November 8, 2019 brought Tipper Gore, MA ’76, activist, author, photographer, and former second lady of the United States to the Peabody Library Grand Reading Room for remarks to help commemorate the Peabody Library’s centennial anniversary.
Gore has dedicated much of her life to providing a voice for those in need—including parents, children and families; those with mental health challenges; and the homeless.
In 2017, Gore funded the nationwide expansion of the flagship early-intervention teen program of the National Alliance on Mental Illness. The program is designed to reduce the stigma surrounding mental illness and help young people receive the treatment they need. Combining her love for photography with causes near to her heart, she worked with NAMI to co-author The Way Home: Ending Homelessness in America, a collection of photographs by Gore and other prominent photographers.
As former Second Lady of the United States, Gore served as mental health policy adviser to President Bill Clinton and convened the first White House Conference on Mental Health in 1999.
Upon her acceptance of the Peabody College Distinguished Alumna Award in 1997, Gore said, “I will be forever grateful for the unique academic spirit of Peabody College, which approached the examination of the human mind with just the right balance of intellectual rigor, compassion and understanding of the human condition.”
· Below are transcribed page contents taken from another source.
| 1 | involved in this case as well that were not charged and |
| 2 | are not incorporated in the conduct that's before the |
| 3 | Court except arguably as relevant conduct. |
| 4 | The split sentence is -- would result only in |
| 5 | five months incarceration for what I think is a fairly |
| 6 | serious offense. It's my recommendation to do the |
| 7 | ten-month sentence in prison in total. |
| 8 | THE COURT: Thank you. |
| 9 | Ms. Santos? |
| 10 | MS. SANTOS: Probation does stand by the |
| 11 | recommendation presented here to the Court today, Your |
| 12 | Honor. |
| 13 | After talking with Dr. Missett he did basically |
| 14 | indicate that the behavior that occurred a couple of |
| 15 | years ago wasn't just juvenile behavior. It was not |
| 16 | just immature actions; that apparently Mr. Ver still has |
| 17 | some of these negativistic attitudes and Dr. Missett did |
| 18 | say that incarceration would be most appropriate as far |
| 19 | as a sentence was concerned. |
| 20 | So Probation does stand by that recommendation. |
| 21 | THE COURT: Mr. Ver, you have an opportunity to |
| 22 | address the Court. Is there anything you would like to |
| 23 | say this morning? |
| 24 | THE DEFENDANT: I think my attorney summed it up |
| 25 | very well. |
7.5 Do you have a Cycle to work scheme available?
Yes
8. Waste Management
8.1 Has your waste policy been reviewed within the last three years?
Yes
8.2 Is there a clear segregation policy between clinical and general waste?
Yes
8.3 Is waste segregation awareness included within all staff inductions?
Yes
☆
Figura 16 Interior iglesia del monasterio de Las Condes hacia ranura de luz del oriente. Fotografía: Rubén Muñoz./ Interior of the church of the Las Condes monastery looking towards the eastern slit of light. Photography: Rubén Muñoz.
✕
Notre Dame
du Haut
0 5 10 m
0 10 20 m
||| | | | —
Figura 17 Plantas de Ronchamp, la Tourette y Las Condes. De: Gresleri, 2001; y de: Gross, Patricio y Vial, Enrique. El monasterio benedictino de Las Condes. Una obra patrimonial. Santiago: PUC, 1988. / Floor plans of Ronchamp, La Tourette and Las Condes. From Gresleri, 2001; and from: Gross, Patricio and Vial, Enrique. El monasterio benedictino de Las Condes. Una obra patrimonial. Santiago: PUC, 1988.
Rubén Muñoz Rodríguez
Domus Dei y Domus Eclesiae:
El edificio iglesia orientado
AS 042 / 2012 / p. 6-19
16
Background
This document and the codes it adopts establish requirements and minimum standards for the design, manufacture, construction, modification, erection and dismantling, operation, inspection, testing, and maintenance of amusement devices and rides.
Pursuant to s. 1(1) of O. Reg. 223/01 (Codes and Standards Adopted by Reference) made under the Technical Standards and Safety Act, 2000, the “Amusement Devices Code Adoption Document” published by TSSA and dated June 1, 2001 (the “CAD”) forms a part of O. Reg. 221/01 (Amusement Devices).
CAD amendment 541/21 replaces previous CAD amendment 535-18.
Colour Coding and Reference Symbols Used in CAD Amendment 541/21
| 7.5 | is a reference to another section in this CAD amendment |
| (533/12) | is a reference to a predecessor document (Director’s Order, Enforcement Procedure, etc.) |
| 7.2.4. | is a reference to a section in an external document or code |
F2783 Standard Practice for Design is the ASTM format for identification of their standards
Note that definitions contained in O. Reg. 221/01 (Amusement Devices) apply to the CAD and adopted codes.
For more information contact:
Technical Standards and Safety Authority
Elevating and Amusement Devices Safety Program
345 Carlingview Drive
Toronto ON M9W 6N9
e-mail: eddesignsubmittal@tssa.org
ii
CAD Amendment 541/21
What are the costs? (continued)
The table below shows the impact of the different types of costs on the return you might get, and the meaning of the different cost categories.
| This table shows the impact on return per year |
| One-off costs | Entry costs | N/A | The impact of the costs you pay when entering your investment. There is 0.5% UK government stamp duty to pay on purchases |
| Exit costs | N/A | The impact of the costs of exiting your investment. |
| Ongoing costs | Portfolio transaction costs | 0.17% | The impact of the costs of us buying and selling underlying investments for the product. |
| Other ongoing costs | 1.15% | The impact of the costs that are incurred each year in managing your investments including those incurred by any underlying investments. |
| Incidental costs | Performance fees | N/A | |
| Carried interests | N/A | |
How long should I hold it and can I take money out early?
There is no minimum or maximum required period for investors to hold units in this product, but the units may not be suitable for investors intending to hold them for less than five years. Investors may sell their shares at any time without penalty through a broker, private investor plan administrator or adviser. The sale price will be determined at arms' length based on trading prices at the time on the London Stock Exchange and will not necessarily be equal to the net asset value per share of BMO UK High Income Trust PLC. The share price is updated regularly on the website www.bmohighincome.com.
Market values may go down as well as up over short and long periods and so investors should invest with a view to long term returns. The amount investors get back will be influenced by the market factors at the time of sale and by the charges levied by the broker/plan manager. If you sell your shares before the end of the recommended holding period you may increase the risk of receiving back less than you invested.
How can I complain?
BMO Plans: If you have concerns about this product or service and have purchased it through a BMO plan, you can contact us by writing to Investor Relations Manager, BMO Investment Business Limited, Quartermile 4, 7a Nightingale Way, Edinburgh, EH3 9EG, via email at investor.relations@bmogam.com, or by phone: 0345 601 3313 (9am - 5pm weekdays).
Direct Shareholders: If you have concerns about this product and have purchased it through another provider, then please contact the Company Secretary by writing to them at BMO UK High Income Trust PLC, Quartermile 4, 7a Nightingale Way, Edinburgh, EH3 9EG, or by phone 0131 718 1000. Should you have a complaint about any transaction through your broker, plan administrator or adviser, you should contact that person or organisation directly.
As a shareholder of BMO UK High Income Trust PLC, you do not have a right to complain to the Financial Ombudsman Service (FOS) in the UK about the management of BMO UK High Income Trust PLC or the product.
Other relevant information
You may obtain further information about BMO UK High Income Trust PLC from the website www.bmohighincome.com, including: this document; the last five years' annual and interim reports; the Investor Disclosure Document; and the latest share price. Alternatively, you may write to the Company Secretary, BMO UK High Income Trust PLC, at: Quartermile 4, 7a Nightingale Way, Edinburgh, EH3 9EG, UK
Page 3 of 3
In 1990 she founded Tennessee Voices for Children, a coalition to promote services for children and youth with behavioral, emotional, substance abuse and other mental health challenges. She also helped draw attention to the effect of violence in the media upon children by co-founding the Parents’ Music Resource Center in 1985 to encourage parental and consumer awareness.
Gore, who worked as a photographer for the Tennessean during the 1970s, is the author of several books, including Raising PG Kids in an X-Rated Society and Picture This: A Visual Diary.
Born Mary Elizabeth Aitcheson, she was nicknamed Tipper by her mother. She grew up in Arlington, Virginia, and received a bachelor of arts from Boston University in 1970.